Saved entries
※
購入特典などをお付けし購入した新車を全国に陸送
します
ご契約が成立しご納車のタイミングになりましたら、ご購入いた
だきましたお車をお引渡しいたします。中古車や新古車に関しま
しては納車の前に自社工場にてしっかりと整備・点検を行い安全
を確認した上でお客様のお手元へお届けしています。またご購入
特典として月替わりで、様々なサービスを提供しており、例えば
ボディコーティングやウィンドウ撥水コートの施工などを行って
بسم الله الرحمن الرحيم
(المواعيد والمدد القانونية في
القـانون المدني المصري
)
※
**What needs to be done:** Set down only the lines running from the line with "だきましたお車をお引渡しいたします。中古車や新古車に関しま" to the end of the entries above, both included, exactly as they stand.

**Output for this exercise:**
だきましたお車をお引渡しいたします。中古車や新古車に関しま
しては納車の前に自社工場にてしっかりと整備・点検を行い安全
を確認した上でお客様のお手元へお届けしています。またご購入
特典として月替わりで、様々なサービスを提供しており、例えば
ボディコーティングやウィンドウ撥水コートの施工などを行って
بسم الله الرحمن الرحيم
(المواعيد والمدد القانونية في
القـانون المدني المصري
)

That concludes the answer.